Tests are distinct from the event. We have a cancer test, separate from the event of actually having cancer. We have a test for spam, separate from the event of actually having a spam message.
Tests are flawed. Tests detect things that don’t exist (false positive), and miss things that do exist (false negative). People often use test results without adjusting for test errors.
False positives skew results. Suppose you are searching for something really rare (1 in a million). Even with a good test, it’s likely that a positive result is really a false positive on somebody in the 999,999.
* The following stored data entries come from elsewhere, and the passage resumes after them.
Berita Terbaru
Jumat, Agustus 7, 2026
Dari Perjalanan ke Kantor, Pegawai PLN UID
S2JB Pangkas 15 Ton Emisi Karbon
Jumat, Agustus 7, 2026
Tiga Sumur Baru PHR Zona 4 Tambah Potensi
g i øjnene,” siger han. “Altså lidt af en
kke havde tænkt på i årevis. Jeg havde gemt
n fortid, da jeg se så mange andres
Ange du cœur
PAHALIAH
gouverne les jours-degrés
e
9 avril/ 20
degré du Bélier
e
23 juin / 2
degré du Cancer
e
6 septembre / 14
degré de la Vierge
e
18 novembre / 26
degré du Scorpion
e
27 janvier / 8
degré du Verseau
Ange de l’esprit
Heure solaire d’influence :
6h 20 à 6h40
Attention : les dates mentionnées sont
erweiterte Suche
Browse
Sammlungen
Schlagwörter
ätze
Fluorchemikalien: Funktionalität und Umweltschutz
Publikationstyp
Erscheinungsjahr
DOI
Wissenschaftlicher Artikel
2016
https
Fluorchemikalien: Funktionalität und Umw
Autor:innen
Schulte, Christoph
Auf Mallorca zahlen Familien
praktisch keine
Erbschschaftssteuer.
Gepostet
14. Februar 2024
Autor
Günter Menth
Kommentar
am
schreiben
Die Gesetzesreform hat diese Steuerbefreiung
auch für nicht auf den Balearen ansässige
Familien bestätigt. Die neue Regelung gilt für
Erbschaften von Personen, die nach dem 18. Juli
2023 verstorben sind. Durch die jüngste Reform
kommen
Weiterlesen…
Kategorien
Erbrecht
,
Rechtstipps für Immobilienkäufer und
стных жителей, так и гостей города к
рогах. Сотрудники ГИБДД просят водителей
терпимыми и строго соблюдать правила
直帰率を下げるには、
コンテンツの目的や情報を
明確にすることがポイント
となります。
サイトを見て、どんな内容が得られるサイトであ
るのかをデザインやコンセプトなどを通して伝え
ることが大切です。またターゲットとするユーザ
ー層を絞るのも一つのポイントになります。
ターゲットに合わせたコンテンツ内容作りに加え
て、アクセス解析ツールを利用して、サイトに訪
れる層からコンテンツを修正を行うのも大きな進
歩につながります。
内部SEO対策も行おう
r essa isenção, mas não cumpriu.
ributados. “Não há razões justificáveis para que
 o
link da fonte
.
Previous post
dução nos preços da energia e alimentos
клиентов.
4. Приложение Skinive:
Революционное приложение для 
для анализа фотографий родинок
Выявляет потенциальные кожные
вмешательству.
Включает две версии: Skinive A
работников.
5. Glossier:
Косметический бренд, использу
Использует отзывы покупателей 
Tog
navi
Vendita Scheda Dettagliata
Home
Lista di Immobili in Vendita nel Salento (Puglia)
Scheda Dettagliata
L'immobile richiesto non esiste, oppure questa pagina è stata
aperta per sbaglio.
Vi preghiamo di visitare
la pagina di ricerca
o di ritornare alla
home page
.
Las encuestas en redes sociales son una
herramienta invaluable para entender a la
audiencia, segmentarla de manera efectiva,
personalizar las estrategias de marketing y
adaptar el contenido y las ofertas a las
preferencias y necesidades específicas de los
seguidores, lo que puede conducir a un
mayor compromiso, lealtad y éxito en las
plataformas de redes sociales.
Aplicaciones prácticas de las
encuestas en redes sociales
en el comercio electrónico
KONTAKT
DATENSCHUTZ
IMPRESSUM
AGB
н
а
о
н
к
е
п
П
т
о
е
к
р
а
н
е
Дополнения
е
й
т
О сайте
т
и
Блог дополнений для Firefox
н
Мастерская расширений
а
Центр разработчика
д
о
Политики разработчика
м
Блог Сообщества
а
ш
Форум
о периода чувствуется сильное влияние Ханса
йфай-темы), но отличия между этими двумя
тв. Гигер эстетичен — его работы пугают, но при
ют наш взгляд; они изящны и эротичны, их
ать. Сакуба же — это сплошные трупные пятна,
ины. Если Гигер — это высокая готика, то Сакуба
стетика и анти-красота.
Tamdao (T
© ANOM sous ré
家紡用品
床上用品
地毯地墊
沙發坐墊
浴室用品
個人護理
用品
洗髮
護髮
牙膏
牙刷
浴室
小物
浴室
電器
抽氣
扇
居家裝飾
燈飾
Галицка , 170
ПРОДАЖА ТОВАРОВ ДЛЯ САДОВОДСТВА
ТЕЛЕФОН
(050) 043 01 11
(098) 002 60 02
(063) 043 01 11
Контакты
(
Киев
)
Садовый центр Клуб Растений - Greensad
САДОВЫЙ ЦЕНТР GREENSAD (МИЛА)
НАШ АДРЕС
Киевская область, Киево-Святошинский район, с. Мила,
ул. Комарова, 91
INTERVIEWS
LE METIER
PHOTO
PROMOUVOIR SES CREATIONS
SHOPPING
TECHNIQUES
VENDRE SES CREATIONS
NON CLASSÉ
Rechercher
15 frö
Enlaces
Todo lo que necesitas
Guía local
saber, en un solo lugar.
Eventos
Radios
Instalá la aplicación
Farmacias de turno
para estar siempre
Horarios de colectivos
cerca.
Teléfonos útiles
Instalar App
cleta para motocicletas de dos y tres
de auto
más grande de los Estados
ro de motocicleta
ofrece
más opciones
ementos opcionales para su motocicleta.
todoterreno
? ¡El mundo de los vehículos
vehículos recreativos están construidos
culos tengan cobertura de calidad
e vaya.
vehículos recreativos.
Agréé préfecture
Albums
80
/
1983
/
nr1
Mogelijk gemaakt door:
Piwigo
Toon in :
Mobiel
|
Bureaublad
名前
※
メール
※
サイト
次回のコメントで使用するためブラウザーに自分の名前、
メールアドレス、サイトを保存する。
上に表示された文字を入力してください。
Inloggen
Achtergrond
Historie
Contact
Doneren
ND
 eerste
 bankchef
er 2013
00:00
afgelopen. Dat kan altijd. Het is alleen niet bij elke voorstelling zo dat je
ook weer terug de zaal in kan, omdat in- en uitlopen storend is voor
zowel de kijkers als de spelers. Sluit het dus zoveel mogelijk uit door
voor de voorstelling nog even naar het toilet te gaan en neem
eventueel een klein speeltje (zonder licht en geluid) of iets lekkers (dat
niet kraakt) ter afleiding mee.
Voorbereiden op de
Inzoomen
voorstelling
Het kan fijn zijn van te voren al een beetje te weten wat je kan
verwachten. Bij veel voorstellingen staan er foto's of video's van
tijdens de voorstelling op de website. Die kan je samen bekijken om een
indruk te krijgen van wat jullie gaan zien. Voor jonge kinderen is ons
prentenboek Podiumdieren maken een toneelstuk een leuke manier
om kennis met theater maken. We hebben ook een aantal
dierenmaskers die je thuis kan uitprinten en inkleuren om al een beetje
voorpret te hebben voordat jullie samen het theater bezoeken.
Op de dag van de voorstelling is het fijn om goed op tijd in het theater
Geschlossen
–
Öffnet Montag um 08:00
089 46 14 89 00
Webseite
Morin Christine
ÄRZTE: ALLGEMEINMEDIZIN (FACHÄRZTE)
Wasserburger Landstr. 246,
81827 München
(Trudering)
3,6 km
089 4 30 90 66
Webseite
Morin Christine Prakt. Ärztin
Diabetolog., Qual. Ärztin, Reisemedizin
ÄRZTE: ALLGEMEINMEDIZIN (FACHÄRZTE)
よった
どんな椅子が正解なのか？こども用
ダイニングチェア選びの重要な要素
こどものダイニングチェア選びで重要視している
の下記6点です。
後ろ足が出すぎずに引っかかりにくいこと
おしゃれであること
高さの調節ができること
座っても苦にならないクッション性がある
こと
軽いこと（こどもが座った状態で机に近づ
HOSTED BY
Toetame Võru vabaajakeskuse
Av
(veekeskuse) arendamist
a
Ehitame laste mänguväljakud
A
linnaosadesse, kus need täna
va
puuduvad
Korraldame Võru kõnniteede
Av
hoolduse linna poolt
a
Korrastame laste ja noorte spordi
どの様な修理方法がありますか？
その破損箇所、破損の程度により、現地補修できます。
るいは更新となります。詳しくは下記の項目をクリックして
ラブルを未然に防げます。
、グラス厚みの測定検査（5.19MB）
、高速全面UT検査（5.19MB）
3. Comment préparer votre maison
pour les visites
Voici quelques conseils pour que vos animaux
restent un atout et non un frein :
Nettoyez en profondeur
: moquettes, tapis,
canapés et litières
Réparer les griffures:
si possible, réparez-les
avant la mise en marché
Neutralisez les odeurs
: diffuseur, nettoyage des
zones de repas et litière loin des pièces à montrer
People prefer natural numbers. Saying “100 in 10,000″ rather than “1%” helps people work through the numbers with fewer errors, especially with multiple percentages (“Of those 100, 80 will test positive” rather than “80% of the 1% will test positive”).
Even science is a test. At a philosophical level, scientific experiments are “potentially flawed tests” and need to be treated accordingly. There is a test for a chemical, or a phenomenon, and there is the event of the phenomenon itself. Our tests and measuring equipment have a rate of error to be accounted for.